• _Work to complete_
(1) Write out the stretch of the Singapore photography tips from "5. For street" through "and insects abound.".
(2) Answer these questions from the Singapore photography tips:
(a) At about what price do the helicopter rides over the city start?
(b) Where does the text say the most unusual characters can be found at night?
(c) Which lenses does the text recommend for fast action on the sidewalks?
(3) Resume the Singapore photography tips from the point where the text stops.

• _Source excerpt_
— START —

Okay, so this is wa- haa-hay more than ten tips. But I thought I would round it down and save some title space.

1. Depending on which time of the year, Singapore is a bright city. Take full advantage of the golden hours outside. But the rest of the day should probably be used for indoor photography.  This won’t be a difficult decision, though, since midday hours are the hottest time of day.

Highlights:

2. You will probably get some great aerial photography taking the cable car over to Sentosa Island during the day. But at night, there are definitely some great photographic opportunities from inside the Singapore Flyer.  Other good high points will include the Marina Bay Sands Hotel & Casino, the university library and any tall building that you can gain access to.  These will be good for day or night shots.

3. Landscape shots can be achieved from just about anywhere in the city from rooftops. But the city also hires out helicopter rides over the entire area starting around $300/half-hour. Check with singaporeheliservices.com.sg/ for booking. And call well in advance.

4. As far as architectural shooting, I would choose a downtown location for evening shooting, depending on where you want the sun. Scouting the morning and night before you shoot will afford you a solid shooting schedule to fit into the very tight window of golden hour light.  Remember, this place is pretty close to the equator, so those dramatic light shots are limited to less hours than, say, somewhere farther north or south in the mid-latitudes.

5. For street portraiture, stick to the heavily trafficked times. The rail system and bridges, as well as public buses, may be off limits due to heavy regulations on filming or stills.  Check with other public works spaces for regulations on this as well.  You will get your kookiest characters at night in and around the Geyland Red-light District and along Arab Street.

6. For nature photography, you can’t go wrong heading into any one of the many public gardens and parks throughout the city.  These places are well kept, manicured daily and almost always free.  And you’re sure to find some rare plants and insects abound.

Gear:

7. Singapore is a city in which you can run-and-gun to your heart’s desire. A tripod may as well be a ball-and-chain for much of what you’ll want to shoot here. The heat is also going to be a factor in how long you will want to stay outside. So unless you’re shooting time-lapse off a bridge (which may be illegal anyway), just go guerilla-style.

8. Fisheye and wide angle lenses work great downtown. It’s colorful enough in the evening that it might justify bringing the sticks out for a nice, panoramic shot.  30-50mm prime lenses will do great in capturing nice, fast action on the sidewalks for your street photography.  But if you head up to the cable cars, helicopter rides or find a nice perch at your rooftop hostel lounge, don’t forget your 200+mm telephoto. There is enough action to justify bringing the extra weight.

9. As I mentioned before, there is no shortage of light during the dry season. This means you’ll probably want a set of Neutral Density filters. In the rainy season, a polarizer might work nicely for cleaning up those later evening high-humidity shots.

— END —

• _Dataset excerpts_
— START —

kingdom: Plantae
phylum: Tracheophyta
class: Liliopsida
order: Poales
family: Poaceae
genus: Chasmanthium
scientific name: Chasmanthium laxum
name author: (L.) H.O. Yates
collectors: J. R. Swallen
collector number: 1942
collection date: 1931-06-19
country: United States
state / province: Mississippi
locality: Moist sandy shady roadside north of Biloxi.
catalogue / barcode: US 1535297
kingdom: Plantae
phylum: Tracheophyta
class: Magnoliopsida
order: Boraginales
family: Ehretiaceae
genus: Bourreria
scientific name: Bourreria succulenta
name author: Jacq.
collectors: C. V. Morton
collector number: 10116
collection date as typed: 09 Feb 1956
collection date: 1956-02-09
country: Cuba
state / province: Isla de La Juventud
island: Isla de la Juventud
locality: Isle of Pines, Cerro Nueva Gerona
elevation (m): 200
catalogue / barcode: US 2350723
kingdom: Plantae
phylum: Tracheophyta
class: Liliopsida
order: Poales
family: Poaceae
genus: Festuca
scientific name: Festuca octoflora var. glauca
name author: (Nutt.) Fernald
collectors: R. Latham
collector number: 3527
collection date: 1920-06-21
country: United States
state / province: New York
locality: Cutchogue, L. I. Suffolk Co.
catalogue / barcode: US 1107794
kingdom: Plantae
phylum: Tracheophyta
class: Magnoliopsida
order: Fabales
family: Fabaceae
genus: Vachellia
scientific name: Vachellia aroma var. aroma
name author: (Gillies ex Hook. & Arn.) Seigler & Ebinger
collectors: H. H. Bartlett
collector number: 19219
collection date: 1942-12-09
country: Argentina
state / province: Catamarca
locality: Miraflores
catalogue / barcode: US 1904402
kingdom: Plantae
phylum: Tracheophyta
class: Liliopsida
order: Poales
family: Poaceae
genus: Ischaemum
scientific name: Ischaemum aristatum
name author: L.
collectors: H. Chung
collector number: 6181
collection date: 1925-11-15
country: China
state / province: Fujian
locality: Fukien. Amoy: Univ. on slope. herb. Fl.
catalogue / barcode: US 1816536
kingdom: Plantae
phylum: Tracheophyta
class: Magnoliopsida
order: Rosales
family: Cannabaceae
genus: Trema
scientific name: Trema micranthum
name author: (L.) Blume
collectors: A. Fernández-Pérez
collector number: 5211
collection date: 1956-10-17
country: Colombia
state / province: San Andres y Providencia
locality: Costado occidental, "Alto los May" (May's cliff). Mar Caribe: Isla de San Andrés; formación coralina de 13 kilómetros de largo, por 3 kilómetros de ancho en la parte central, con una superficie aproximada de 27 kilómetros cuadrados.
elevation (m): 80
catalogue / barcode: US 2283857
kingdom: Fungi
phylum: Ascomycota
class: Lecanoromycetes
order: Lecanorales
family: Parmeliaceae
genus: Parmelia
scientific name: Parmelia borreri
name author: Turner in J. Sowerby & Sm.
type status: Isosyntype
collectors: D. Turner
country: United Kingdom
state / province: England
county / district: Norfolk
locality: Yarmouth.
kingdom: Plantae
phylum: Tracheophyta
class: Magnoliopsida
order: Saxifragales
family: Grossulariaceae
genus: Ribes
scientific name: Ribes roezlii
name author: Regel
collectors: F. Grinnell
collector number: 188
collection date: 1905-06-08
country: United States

— END —

• _Answers given_
(1)
5. For street portraiture, stick to the heavily trafficked times. The rail system and bridges, as well as public buses, may be off limits due to heavy regulations on filming or stills.  Check with other public works spaces for regulations on this as well.  You will get your kookiest characters at night in and around the Geyland Red-light District and along Arab Street.

6. For nature photography, you can’t go wrong heading into any one of the many public gardens and parks throughout the city.  These places are well kept, manicured daily and almost always free.  And you’re sure to find some rare plants and insects abound.

(2)
(a) Around $300 per half-hour.
(b) In and around the Geyland Red-light District and along Arab Street.
(c) 30-50mm prime lenses.

(3)
10. Weather can be a bit tricky from September to January as the rainy season throughout the region is in full effect during this time.  So if your travel plans have you going there in these months, be sure to bring a zippered raincoat to quickly stow a camera as the rain comes on quite quickly. It might not be a bad idea to carry a large umbrella (though I can’t even count how many of these I have left leaning against a fence because I was so focused on shooting that I forgot about it).  If you can find a way to attach it to a tripod or your backpack, that’s probably the best way to go. And of course, you’ll definitely want to have a cover for your gear bag. This should be with you anyway. But it’s worth a mention.

11. As for wind and dust, you should already have a dust rocket and fiber cloth. But if you don’t, add them to your pack.  You’ll also want to be mindful of changing lenses in the wind here. There is all manner of microscopic wind-borne debris floating around Southeast Asia. And Singapore is no exception.

12. One note about this region that you may either love or hate (but will otherwise still want to know about) is that around August every year, there is a country-wide burning session that takes place in the rice fields of Sumatra. And because of the trade winds pushing west-to-east from Indonesia, the haze that it creates causes havoc all the way up to northern Malaysia.

You could either use this haze to add drama to your shooting style, or it could quite possibly be the bane of your shooting experience here. It all depends on how you prepare and what you’re trying to shoot.  And in either case, you’ll also want to be mindful of your health as the experience of being here during that time is a lot like standing in front of a campfire for three straight weeks.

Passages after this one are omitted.